CICATRICES
Es casi un tópico literario hablar de las cicatrices que te va dejando la
vida, pero ¡ostras!, cuando uno llega a cierta edad es que es verdad. No me
refiero a las cicatrices metafóricas, sino a los costurones con sus puntitos a
uno y otro lado de la herida, con el buen o mal acabado que le dio el médico de
urgencias.
Tengo una pequeña cicatriz en la parte posterior del muslo derecho, cerca
de la rodilla. Me la hizo un compi de los maristas de Barcelona cuando tenía
siete u ocho años. El capullo me rajó la piel con la hebilla de una de sus
sandalias. Aunque el corte fue relativamente profundo, el fraile encargado de
la enfermería no consideró conveniente cosérmela.
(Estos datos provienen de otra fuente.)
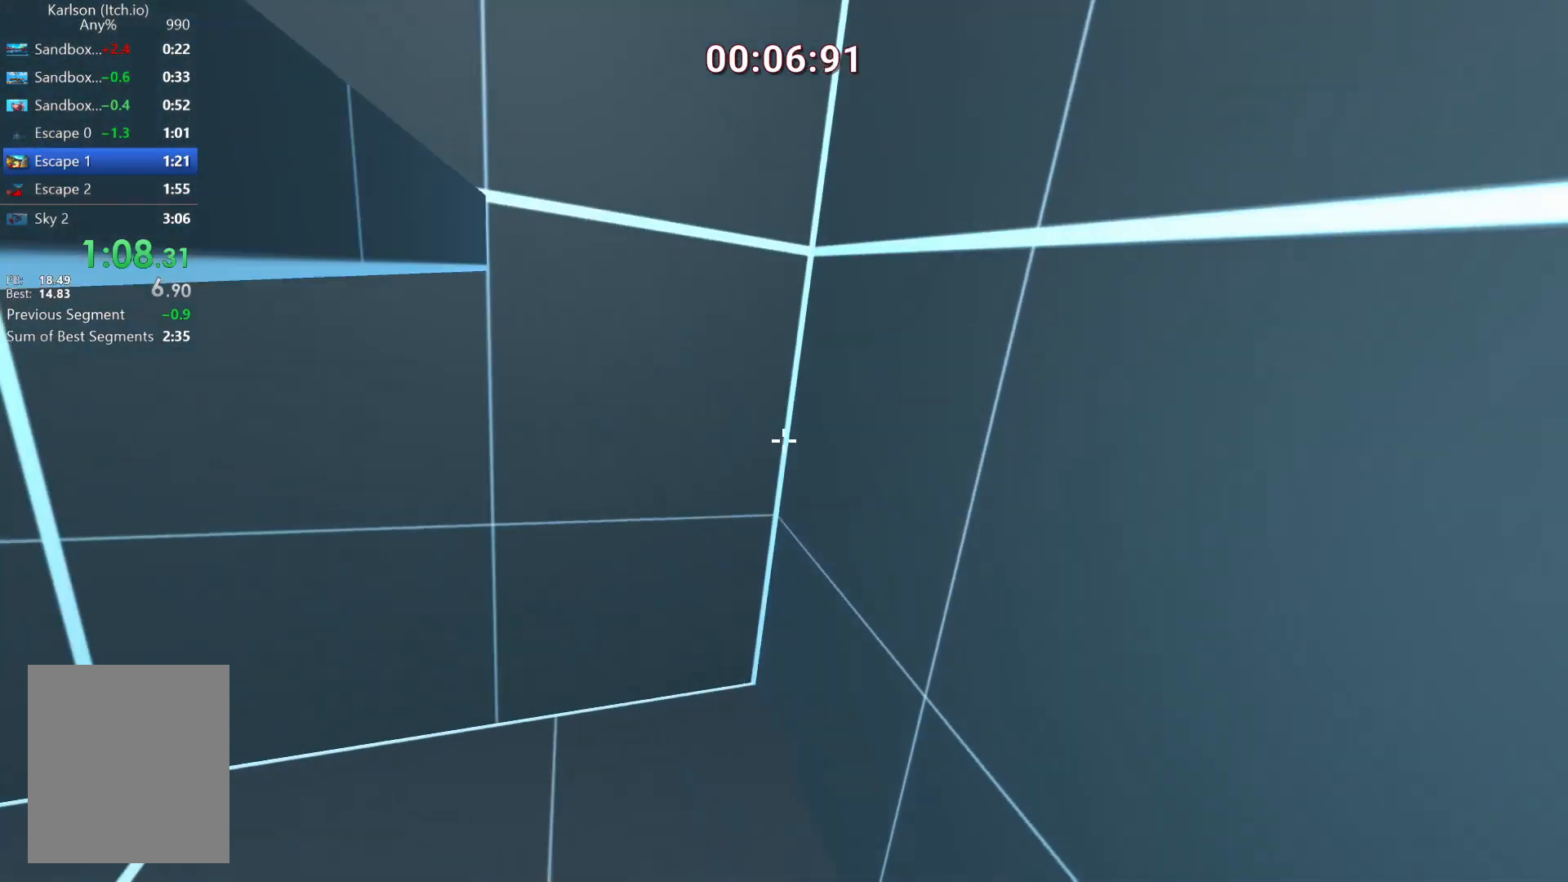
{"keys": ["a", "space"], "mouse": [], "events": [[209, "d", "up"], [251, "w", "up"], [417, "a", "down"]]}
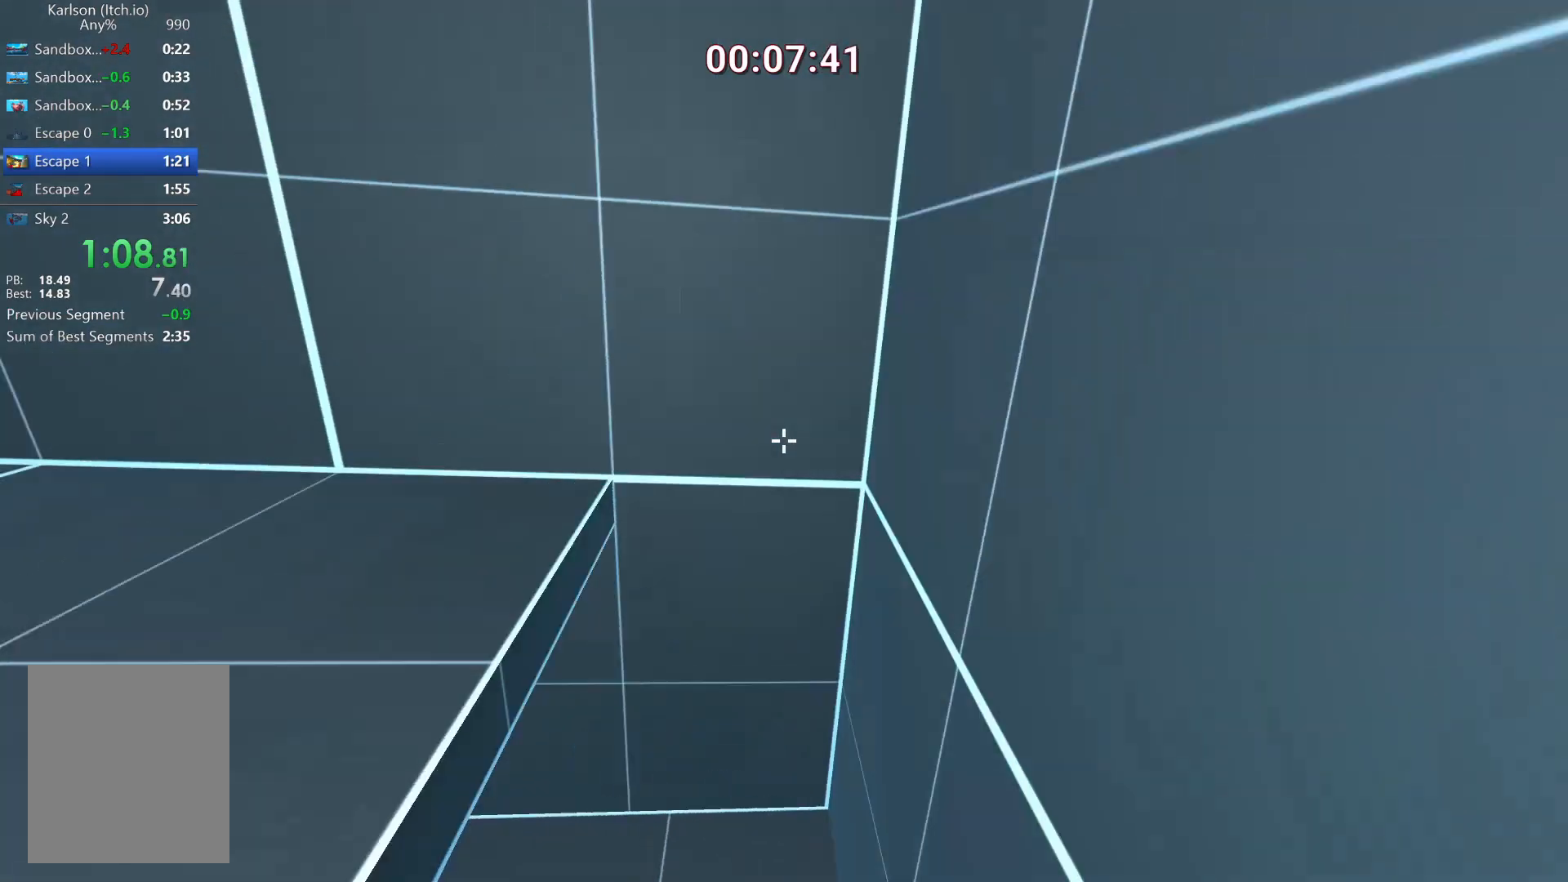
{"keys": ["a", "s"], "mouse": [], "events": [[125, "space", "up"], [375, "s", "down"]]}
Un sábado por la noche de mis diecinueve años me senté de paquete en la
bultaco de uno de mis mejores amigos con la esperanza de comernos el mundo y
acabé en el Perecamps. No se me ocurrió otra cosa que meter el tobillo en los
radios de la rueda trasera. Un médico en prácticas salvó mi tendón de Aquiles y
una “prometedora” carrera futbolística con diecisiete puntos de factura
desigual. A veces, cuando cambia el tiempo, aún siento un débil cosquilleo en
la costura.
Hace unos cinco años, cepillando el suelo de la terraza de casa como todos
los años cuando se acerca el verano, me rajé el dedo pulgar con el trozo
cortante de una maceta rota. Es la última de mis cicatrices físicas,
constatables, las que sirven para identificar el cadáver de un desconocido y
solo un forense meticuloso puede descubrir.
Así que es verdad. Las cicatrices del cuerpo son, además de accidentes
orográficos, hojas de un calendario íntimo: en la infancia fue el juego; en la
adolescencia, la fiesta; en la madurez, mantener la propiedad.